ABOUT THIS TASK
When you print the records below, keep every word exact and leave out the images.
====== TASK DATA
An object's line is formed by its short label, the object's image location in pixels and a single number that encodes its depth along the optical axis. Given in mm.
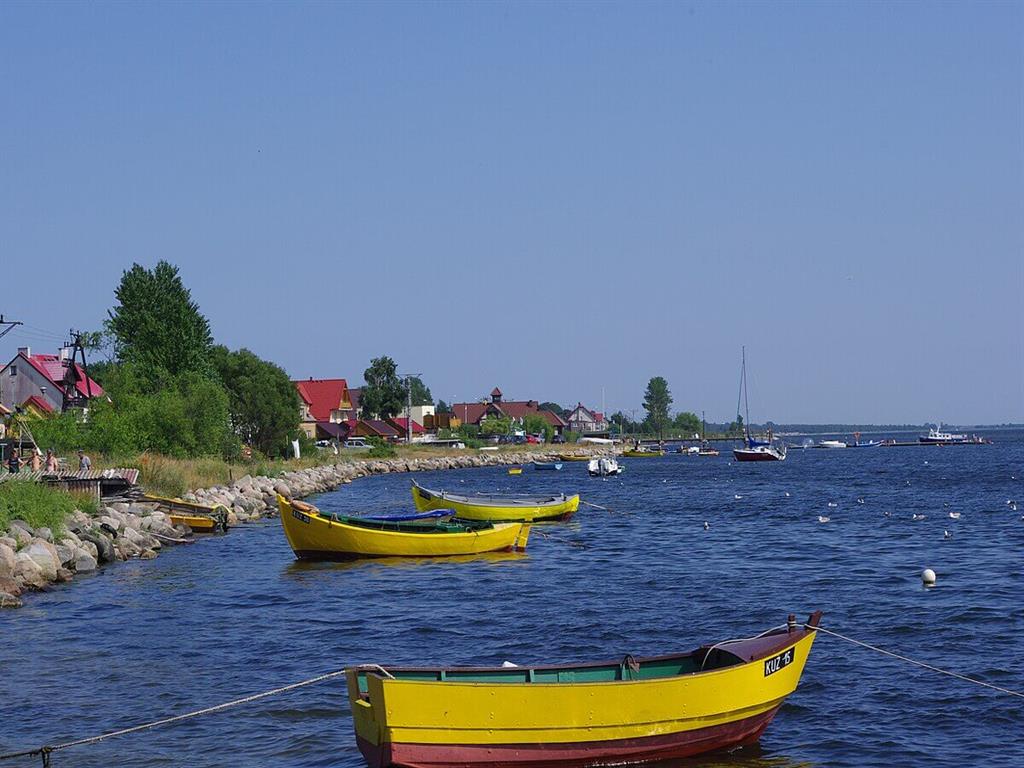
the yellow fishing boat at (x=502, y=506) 51750
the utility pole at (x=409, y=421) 149500
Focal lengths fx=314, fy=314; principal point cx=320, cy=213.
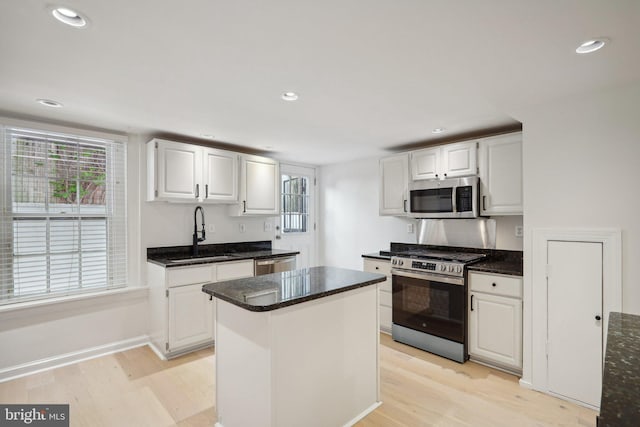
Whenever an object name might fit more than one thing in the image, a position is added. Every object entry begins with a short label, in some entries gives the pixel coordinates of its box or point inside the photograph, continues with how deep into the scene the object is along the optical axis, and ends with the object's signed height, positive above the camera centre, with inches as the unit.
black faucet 148.2 -9.1
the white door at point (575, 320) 88.9 -31.7
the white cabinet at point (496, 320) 107.0 -38.3
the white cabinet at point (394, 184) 151.9 +14.5
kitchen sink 128.6 -19.3
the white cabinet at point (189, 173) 129.3 +18.2
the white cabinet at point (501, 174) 115.8 +14.6
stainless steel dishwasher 146.5 -24.8
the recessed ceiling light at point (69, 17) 54.3 +35.3
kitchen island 66.9 -32.4
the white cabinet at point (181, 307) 121.7 -37.4
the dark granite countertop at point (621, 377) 27.5 -18.4
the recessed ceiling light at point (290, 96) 91.5 +35.0
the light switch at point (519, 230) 127.0 -7.3
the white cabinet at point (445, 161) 128.6 +22.5
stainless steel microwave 127.7 +6.5
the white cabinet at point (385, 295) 145.8 -38.6
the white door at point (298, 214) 196.4 -0.4
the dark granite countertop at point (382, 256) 147.3 -20.8
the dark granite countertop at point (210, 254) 128.5 -19.0
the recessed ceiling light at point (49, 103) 96.3 +35.2
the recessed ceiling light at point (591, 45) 63.2 +34.5
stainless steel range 118.2 -35.6
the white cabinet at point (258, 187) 156.6 +13.8
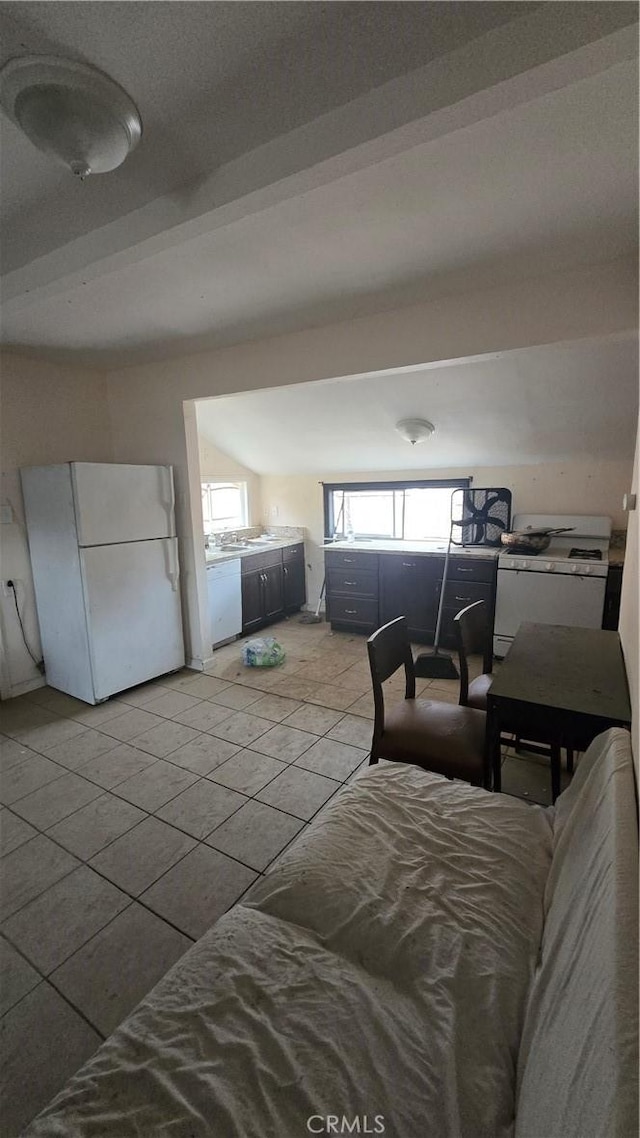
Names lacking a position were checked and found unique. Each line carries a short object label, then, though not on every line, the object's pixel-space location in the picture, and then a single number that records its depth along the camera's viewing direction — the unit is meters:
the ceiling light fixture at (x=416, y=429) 3.72
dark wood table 1.52
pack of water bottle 3.82
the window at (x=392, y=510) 4.61
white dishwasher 4.12
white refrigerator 3.02
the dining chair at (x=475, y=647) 2.23
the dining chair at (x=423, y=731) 1.79
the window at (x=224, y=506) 4.99
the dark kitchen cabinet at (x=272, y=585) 4.62
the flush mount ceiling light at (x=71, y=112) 1.05
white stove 3.41
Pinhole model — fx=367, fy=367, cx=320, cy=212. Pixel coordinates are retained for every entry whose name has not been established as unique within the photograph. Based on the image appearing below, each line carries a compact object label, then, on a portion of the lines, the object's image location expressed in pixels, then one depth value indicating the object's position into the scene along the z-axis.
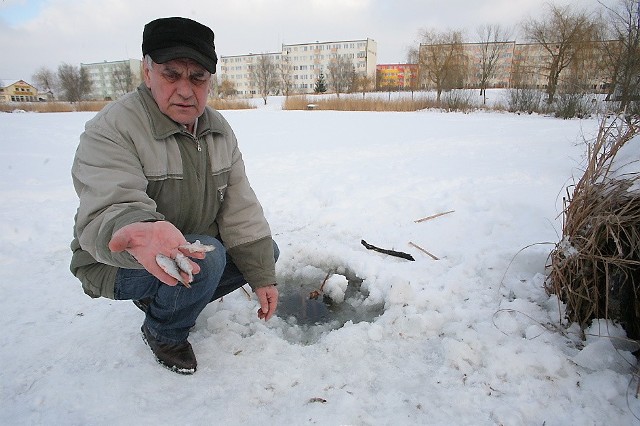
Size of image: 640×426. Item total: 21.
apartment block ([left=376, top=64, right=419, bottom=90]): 69.03
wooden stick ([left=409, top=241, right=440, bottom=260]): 2.77
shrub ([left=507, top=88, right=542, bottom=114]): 18.55
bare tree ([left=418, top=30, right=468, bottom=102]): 27.66
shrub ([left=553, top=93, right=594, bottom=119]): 15.05
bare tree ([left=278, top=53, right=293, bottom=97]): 56.04
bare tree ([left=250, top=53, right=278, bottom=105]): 51.53
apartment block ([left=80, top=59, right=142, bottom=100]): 87.25
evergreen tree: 51.66
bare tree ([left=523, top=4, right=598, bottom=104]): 21.38
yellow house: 71.50
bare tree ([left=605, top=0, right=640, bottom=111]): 13.84
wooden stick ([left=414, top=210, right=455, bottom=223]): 3.42
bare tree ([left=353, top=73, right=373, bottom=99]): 47.40
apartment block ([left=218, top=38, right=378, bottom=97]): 75.06
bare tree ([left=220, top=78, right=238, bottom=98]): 58.09
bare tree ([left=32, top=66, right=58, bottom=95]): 60.47
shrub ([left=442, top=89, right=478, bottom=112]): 21.56
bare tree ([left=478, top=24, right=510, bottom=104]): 30.33
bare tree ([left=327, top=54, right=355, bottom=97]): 49.09
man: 1.30
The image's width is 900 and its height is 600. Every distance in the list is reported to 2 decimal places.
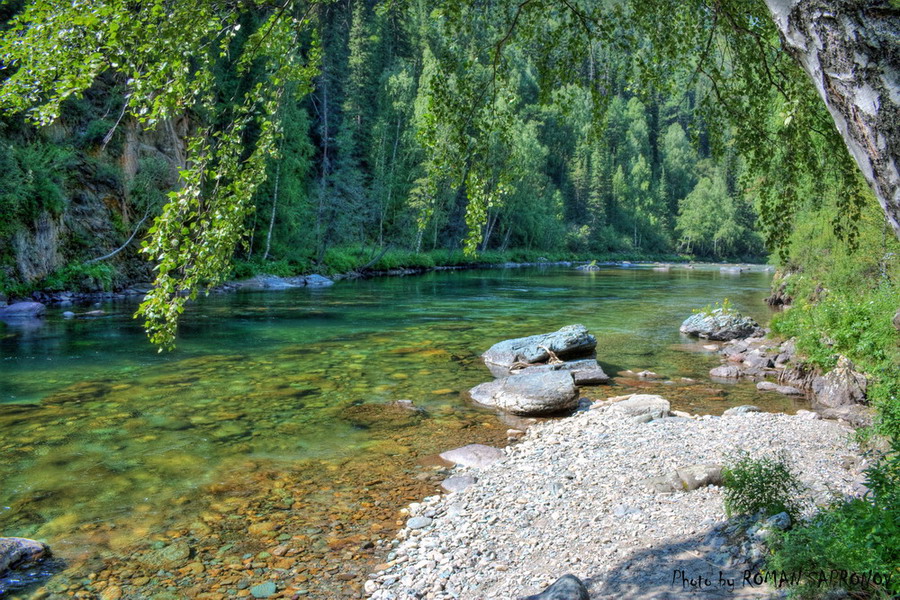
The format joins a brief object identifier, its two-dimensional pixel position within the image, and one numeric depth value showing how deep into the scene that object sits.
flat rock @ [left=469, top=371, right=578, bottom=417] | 10.38
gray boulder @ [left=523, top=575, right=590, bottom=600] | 3.90
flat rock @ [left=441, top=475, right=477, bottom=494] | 6.92
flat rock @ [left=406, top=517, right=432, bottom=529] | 5.98
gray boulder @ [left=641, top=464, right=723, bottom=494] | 5.91
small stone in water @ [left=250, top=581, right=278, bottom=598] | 4.93
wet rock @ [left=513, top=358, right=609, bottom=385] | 12.55
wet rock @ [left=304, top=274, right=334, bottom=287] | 36.67
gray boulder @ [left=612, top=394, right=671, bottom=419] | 9.47
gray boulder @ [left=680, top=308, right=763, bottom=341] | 18.25
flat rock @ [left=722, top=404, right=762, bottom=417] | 9.63
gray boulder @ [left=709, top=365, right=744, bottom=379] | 12.92
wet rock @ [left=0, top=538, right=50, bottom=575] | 5.20
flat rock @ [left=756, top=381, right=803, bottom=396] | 11.47
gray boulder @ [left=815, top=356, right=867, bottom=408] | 10.20
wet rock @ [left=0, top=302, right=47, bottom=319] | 20.31
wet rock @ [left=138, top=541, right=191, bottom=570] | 5.37
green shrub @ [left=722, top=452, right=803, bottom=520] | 4.62
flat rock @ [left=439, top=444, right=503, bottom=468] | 7.79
============
WRITTEN ANSWER
An object's line is formed by its short label, the object's image location in pixels and a single number that encodes its depth along the optical axis. Given in mm.
the yellow fishing boat at (x=502, y=506) 51750
the utility pole at (x=409, y=421) 149500
Focal lengths fx=314, fy=314; principal point cx=320, cy=213.
Whenever an object name might fit more than one thing in the image, a position is added. Every object entry begins with a short label, in some entries gives the pixel coordinates of its box or point inside the photograph, continues with how deep into the scene the object is along the optical axis, and ends with the object's signed height, positive above the camera centre, with inches as the unit.
black faucet 148.2 -9.1
the white door at point (575, 320) 88.9 -31.7
the white cabinet at point (496, 320) 107.0 -38.3
the white cabinet at point (394, 184) 151.9 +14.5
kitchen sink 128.6 -19.3
the white cabinet at point (189, 173) 129.3 +18.2
the white cabinet at point (501, 174) 115.8 +14.6
stainless steel dishwasher 146.5 -24.8
the recessed ceiling light at point (69, 17) 54.3 +35.3
kitchen island 66.9 -32.4
the white cabinet at point (181, 307) 121.7 -37.4
the dark granite countertop at point (621, 377) 27.5 -18.4
the recessed ceiling light at point (290, 96) 91.5 +35.0
the light switch at point (519, 230) 127.0 -7.3
the white cabinet at point (445, 161) 128.6 +22.5
stainless steel microwave 127.7 +6.5
the white cabinet at point (385, 295) 145.8 -38.6
the white door at point (298, 214) 196.4 -0.4
the dark granite countertop at point (382, 256) 147.3 -20.8
the dark granite countertop at point (210, 254) 128.5 -19.0
the recessed ceiling light at point (49, 103) 96.3 +35.2
the recessed ceiling light at point (591, 45) 63.2 +34.5
stainless steel range 118.2 -35.6
the white cabinet at point (258, 187) 156.6 +13.8
Names lacking a position were checked and found unique. Each line carries a short object label, then, though not on every line, the object's pixel-space location in the picture, and then a single number that records its depth along the camera's viewing direction — the unit is meters:
the ceiling light fixture at (x=416, y=429) 3.72
dark wood table 1.52
pack of water bottle 3.82
the window at (x=392, y=510) 4.61
white dishwasher 4.12
white refrigerator 3.02
the dining chair at (x=475, y=647) 2.23
the dining chair at (x=423, y=731) 1.79
the window at (x=224, y=506) 4.99
the dark kitchen cabinet at (x=272, y=585) 4.62
the flush mount ceiling light at (x=71, y=112) 1.05
white stove 3.41
Pinhole model — fx=367, fy=367, cx=320, cy=212. Pixel coordinates are retained for every entry whose name has not been established as unique within the photograph. Based on the image appearing below, each line carries a compact object label, then, on a portion of the lines, the object's image location expressed in pixels, then one depth value indicating the object's position into the scene along the z-axis.
Size of image: 640×426. Item total: 21.
apartment block ([left=376, top=64, right=419, bottom=90]): 69.03
wooden stick ([left=409, top=241, right=440, bottom=260]): 2.77
shrub ([left=507, top=88, right=542, bottom=114]): 18.55
bare tree ([left=418, top=30, right=468, bottom=102]): 27.66
shrub ([left=553, top=93, right=594, bottom=119]): 15.05
bare tree ([left=278, top=53, right=293, bottom=97]): 56.04
bare tree ([left=250, top=53, right=278, bottom=105]): 51.53
apartment block ([left=80, top=59, right=142, bottom=100]): 87.25
evergreen tree: 51.66
bare tree ([left=523, top=4, right=598, bottom=104]): 21.38
yellow house: 71.50
bare tree ([left=605, top=0, right=640, bottom=111]): 13.84
wooden stick ([left=414, top=210, right=455, bottom=223]): 3.42
bare tree ([left=353, top=73, right=373, bottom=99]): 47.40
apartment block ([left=218, top=38, right=378, bottom=97]): 75.06
bare tree ([left=220, top=78, right=238, bottom=98]): 58.09
bare tree ([left=32, top=66, right=58, bottom=95]): 60.47
shrub ([left=442, top=89, right=478, bottom=112]): 21.56
bare tree ([left=478, top=24, right=510, bottom=104]): 30.33
bare tree ([left=327, top=54, right=355, bottom=97]): 49.09
man: 1.30
The image's width is 900 and its height is 600. Every distance in the list is reported to 2 decimal places.
The format joins a brief object identifier, its two-dimensional pixel position within the image, and one numeric depth value showing how deep into the scene that object sits.
flat rock @ [left=469, top=371, right=578, bottom=417] | 10.38
gray boulder @ [left=523, top=575, right=590, bottom=600] | 3.90
flat rock @ [left=441, top=475, right=477, bottom=494] | 6.92
flat rock @ [left=406, top=517, right=432, bottom=529] | 5.98
gray boulder @ [left=641, top=464, right=723, bottom=494] | 5.91
small stone in water @ [left=250, top=581, right=278, bottom=598] | 4.93
wet rock @ [left=513, top=358, right=609, bottom=385] | 12.55
wet rock @ [left=304, top=274, right=334, bottom=287] | 36.67
gray boulder @ [left=612, top=394, right=671, bottom=419] | 9.47
gray boulder @ [left=680, top=308, right=763, bottom=341] | 18.25
flat rock @ [left=722, top=404, right=762, bottom=417] | 9.63
gray boulder @ [left=709, top=365, right=744, bottom=379] | 12.92
wet rock @ [left=0, top=538, right=50, bottom=575] | 5.20
flat rock @ [left=756, top=381, right=803, bottom=396] | 11.47
gray boulder @ [left=815, top=356, right=867, bottom=408] | 10.20
wet rock @ [left=0, top=302, right=47, bottom=319] | 20.31
wet rock @ [left=138, top=541, right=191, bottom=570] | 5.37
green shrub @ [left=722, top=452, right=803, bottom=520] | 4.62
flat rock @ [left=439, top=444, right=503, bottom=468] | 7.79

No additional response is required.